_GOAL OF THE EXERCISE_: Transcribe the passage about the young pigeons learning to fly, starting at "We were confident" and continuing up to and including "the other pigeons.".

_DOCUMENT TEXT_:
I brought Wieteke home on August 23rd when he was an estimated 18 days old, and took him places until he could fly. All of his ventures outside were then up to him. We left the window open for him. He mixed in well with the street pigeons, and though he had a lame left foot, he could fly well. I realized with this pigeon that I didn’t have to teach a healthy pigeon how to fly. By the time his feathers were long enough to provide lift sufficient to fly he had gone through flying motions so often that flying came as no surprise to him. One day he flew across the room and showed no (apparent to us) elation about his first flight. 

*Pidgiepoo* attempted short flights before he had sufficient feathering, and I noted his first level two-meter flight from the table to the bed, his first descent from the table to the floor, his first ascent from the floor to the chair, his first ascent from the floor to the table, and first long flight across the room, all performed within a week. He didn't make a big show of it, but I could tell he was excited. 

We were confident about Wieteke’s flying abilities. He was a strong flier. We had to let him outside of our one-room apartment to have sufficient room to fly. Our first concern was whether he would get run over by a car. He was sufficiently well-fed that he did not have to focus on finding food, and compete with the other pigeons.

_STORED DATA_:
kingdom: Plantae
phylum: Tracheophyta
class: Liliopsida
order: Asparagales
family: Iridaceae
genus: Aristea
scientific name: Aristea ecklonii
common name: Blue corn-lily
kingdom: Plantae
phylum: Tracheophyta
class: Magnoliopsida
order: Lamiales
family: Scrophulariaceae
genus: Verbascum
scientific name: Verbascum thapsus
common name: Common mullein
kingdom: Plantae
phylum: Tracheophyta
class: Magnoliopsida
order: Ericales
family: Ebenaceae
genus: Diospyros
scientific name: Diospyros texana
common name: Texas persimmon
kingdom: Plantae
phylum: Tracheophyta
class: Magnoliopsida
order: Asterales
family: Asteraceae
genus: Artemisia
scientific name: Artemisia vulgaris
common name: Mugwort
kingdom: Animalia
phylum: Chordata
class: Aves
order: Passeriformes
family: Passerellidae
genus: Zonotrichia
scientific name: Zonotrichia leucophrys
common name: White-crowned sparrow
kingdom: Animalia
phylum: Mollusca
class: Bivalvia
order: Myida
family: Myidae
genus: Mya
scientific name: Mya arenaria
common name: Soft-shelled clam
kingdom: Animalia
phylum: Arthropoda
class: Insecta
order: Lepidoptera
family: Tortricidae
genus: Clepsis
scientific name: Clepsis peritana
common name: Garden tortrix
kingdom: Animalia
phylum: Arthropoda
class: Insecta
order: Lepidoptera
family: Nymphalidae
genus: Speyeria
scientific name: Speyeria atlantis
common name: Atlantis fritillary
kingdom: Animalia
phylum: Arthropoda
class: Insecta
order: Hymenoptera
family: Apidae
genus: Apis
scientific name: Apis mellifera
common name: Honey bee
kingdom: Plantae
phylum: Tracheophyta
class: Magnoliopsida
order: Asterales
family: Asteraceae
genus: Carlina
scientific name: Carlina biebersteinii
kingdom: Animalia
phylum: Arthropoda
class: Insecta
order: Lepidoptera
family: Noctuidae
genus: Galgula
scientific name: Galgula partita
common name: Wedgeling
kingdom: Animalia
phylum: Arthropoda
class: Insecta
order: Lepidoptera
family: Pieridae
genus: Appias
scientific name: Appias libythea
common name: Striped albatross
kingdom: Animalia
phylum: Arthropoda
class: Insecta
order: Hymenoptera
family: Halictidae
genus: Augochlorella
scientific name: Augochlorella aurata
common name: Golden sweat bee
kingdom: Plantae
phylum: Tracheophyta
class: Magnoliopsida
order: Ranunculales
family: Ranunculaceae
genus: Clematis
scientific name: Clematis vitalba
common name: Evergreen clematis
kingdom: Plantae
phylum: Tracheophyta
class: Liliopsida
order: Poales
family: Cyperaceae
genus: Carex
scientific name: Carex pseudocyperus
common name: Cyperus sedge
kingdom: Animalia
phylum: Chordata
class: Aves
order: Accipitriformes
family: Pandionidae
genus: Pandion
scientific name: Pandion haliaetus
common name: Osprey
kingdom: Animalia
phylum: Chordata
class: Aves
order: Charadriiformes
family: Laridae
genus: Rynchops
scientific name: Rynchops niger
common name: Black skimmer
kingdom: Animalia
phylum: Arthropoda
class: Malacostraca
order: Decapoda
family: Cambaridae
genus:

_CORRECT OUTPUT_:
We were confident about Wieteke’s flying abilities. He was a strong flier. We had to let him outside of our one-room apartment to have sufficient room to fly. Our first concern was whether he would get run over by a car. He was sufficiently well-fed that he did not have to focus on finding food, and compete with the other pigeons.